Copy the lines starting with the one containing "شود. سپس می توان در آن به شکل های" and going on through the one containing "ن مفید بوده است؟", changing "موسیقی" to "آهنگ" and leaving everything else untouched.

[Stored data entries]
--- START ---
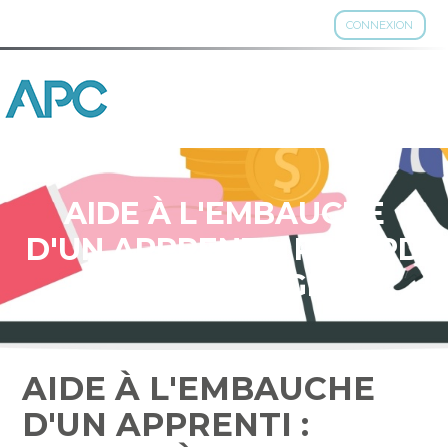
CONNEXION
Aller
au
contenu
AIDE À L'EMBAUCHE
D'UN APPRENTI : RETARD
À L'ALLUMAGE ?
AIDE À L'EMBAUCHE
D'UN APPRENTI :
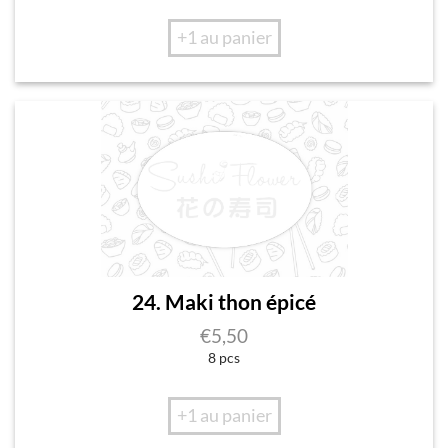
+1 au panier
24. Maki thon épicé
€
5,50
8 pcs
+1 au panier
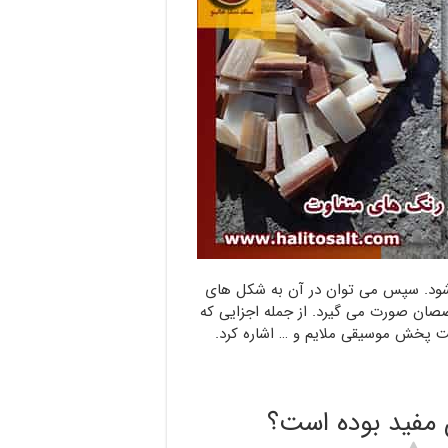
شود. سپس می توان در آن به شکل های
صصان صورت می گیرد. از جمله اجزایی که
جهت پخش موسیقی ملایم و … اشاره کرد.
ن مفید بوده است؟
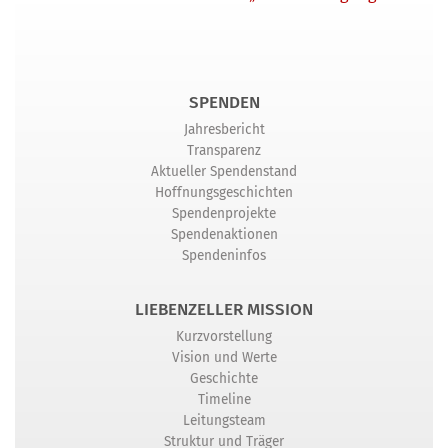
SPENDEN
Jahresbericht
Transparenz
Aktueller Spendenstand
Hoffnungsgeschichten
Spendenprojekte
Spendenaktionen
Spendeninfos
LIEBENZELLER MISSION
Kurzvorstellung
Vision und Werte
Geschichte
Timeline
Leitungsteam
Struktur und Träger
--- END ---
--- START ---
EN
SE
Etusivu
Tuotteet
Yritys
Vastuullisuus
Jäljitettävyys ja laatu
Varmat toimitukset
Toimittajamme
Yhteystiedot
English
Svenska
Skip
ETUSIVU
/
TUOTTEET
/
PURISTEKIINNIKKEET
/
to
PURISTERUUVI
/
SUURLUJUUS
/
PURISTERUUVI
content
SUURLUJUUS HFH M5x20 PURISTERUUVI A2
--- END ---
» **Exercise solution**
شود. سپس می توان در آن به شکل های
صصان صورت می گیرد. از جمله اجزایی که
جهت پخش آهنگ ملایم و … اشاره کرد.
ن مفید بوده است؟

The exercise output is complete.